At Catalyte, the company’s success has hinged on practicing what it preaches (and what it’s now selling). Launched in 2000 as a staffing service in Baltimore called Catalyst Devworks by a former White House economist, Michael Rosenbaum, the company expanded to locations in Chicago and Portland and offers training and workforce development through contracted consulting projects with companies.

Photo courtesy of Getty Images

The company’s recruits come from anywhere and everywhere and hiring hinges on a skills test would-be employees have to perform which is monitored by software that tracks how test-takers respond to the company’s questions.

Once an applicant passes the test, they’re brought in for training and given a two-year contract during which time they’re put to work on development projects Catalyte has won from customers like Under Armor, Aetna, AT&T and Microsoft .

Catalyte’s developers are paid roughly $40,000 per-year (less than half of what a developer typically makes) while they’re working under the two-year contract and are then allowed to seek employment outside of the company.
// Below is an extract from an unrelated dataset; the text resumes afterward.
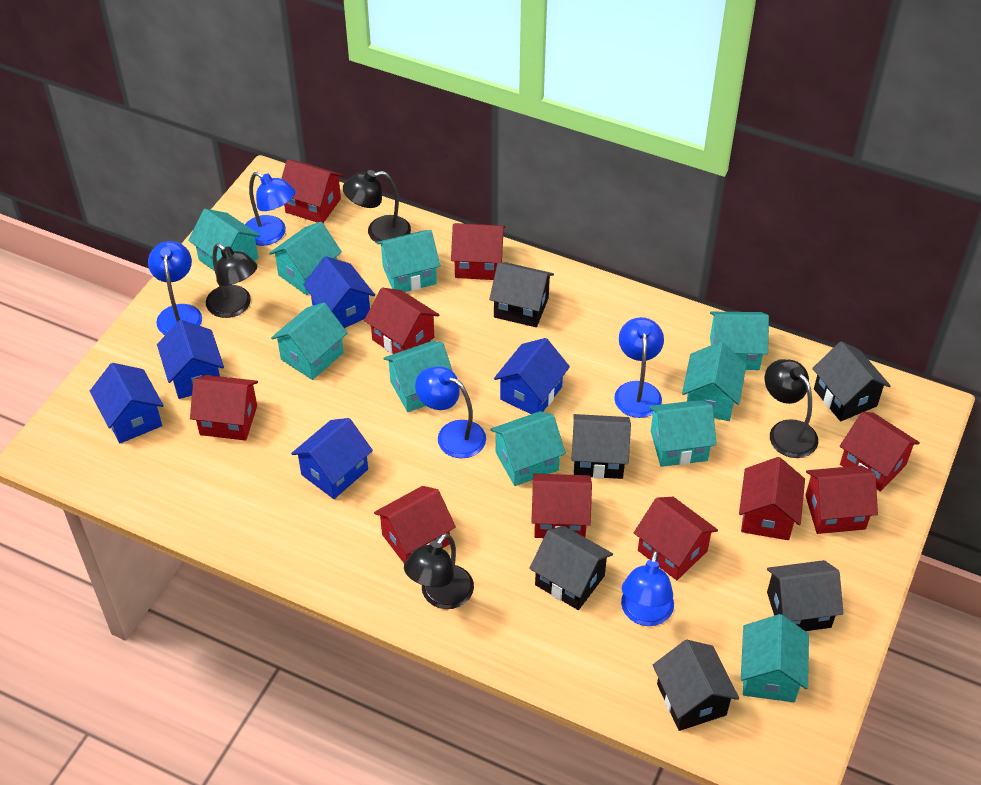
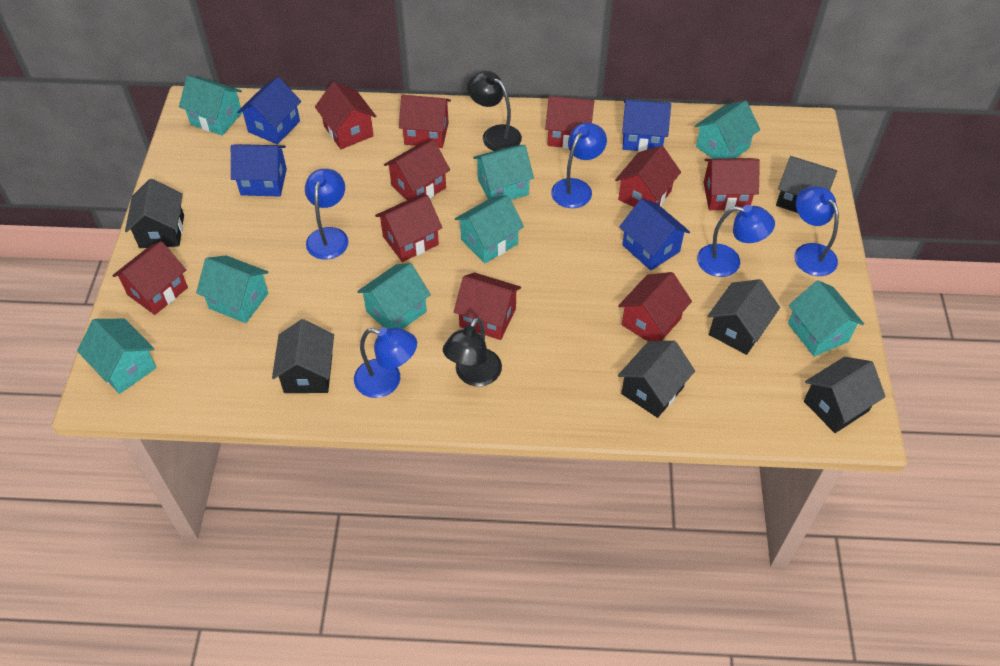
black lamp: [206,243,258,318] [343,170,411,243] [404,533,474,609] [765,359,818,458] = 4 -> [443,317,502,386] [467,71,522,151] = 2
blue house: [90,363,164,444] [157,320,224,399] [291,418,373,499] [303,256,375,328] [494,338,570,414] = 5 -> [231,144,287,197] [237,77,301,144] [619,199,690,270] [622,100,671,152] = 4
turquoise house: [188,209,261,270] [269,222,342,295] [271,303,347,380] [377,230,441,292] [384,341,453,412] [490,411,566,486] [649,400,717,467] [682,342,747,421] [710,312,769,370] [741,614,809,702] = 10 -> [77,319,156,394] [179,76,242,136] [196,255,269,323] [357,263,431,329] [455,195,524,264] [473,145,534,200] [695,100,760,159] [788,280,864,357] = 8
Any employee that breaks the mandatory two-year contract is subject to a $25,000 penalty, according to a report in “Fast Company”. As they enter the third year, their contract with Catalyte gets renegotiated and employees who stay with the company can earn at least $75,000.
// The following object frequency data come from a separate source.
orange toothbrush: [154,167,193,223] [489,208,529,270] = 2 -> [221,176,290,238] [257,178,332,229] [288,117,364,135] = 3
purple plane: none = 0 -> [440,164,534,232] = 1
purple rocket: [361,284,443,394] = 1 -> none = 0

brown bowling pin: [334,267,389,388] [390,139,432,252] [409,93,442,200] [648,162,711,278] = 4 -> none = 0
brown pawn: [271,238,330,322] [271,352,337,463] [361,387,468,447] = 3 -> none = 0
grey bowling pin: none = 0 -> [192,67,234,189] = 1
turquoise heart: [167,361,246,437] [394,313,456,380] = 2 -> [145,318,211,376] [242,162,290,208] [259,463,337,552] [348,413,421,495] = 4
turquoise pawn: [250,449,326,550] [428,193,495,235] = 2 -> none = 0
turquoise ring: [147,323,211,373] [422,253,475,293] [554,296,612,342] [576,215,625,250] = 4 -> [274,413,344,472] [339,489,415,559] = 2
“We’re taking people from all walks of life,” says Hsu. “The average salary is $25,000 for people who have come in to the program… But within five years from working with the company, the average salary is $98,000.”

It’s this kind of narrative, and the company’s solid revenue that attracted investors like Steve Case, who’s backing Catalyte through his $150 million Rise of the Rest Seed Fund.

In 2018, Catalyte raised roughly $27 million in a round of funding from Palm Drive Capital, Cross Culture ventures, Expon Capital, and the Rise of the Rest Seed Fund.

The relatively novel approach to training and hiring (with some of the company’s recruits even coming in through Craiglist ads that pitch getting paid for learning to code) has netted Catalyte some impressive statistics when it comes to the diversity of its workforce — another important criteria for Case’s Rise of the Rest fund.

“When you use this approach to hiring [in a city]… you end up with a workforce that’s similar to the demographics of a city,” says Hsu.

In Baltimore the company’s workforce is about 29% African American and 30% of the developers are women. The average age of a programmer in the company’s workforce is 33 years-old and education levels range from about one quarter with only a college degree to college-educated candidates. 

Catalyte’s growth over the past three years has been nothing short of explosive. The company went from 50 employees in 2016 to around 800 people on staff now.

That staff is critical not just to the company’s current business model, but also served as a training tool for the machine learning and assessment tools that Catalyte is now trying to sell. “We spent over a decade collecting outcome data from engineering projects,” says Hsu. And that data was what was used to create the company’s metrics for whether or not a candidate for a programming job at the company would be successful.

The company intends to bring its assessment tool to market in the fourth quarter, but on the back of its recent fundraising, Catalyte has been ramping up its research and development activities. It wants to begin putting together a curriculum around cybersecurity and site reliability engineers. The software will cost roughly $1,000 per seat for every employee that receives its training regime.

“One of the fundamental ways our economy is going to both remain competitive on the international level and expand opportunities to more Americans is by changing the way we identify talent,” said Case in a statement discussing Catalyte’s financing last year. “Catalyte proved to us that not only can it bring new and underrepresented groups into the fold, it can do so while helping its own clients grow.”

While the company is growing its product pipeline, it also intends to expand the number of development and training centers it operates. The plan, according to an interview Hsu gave to the local technology news site Technically Baltimore in February, is to have 20 development centers around the country by 2020.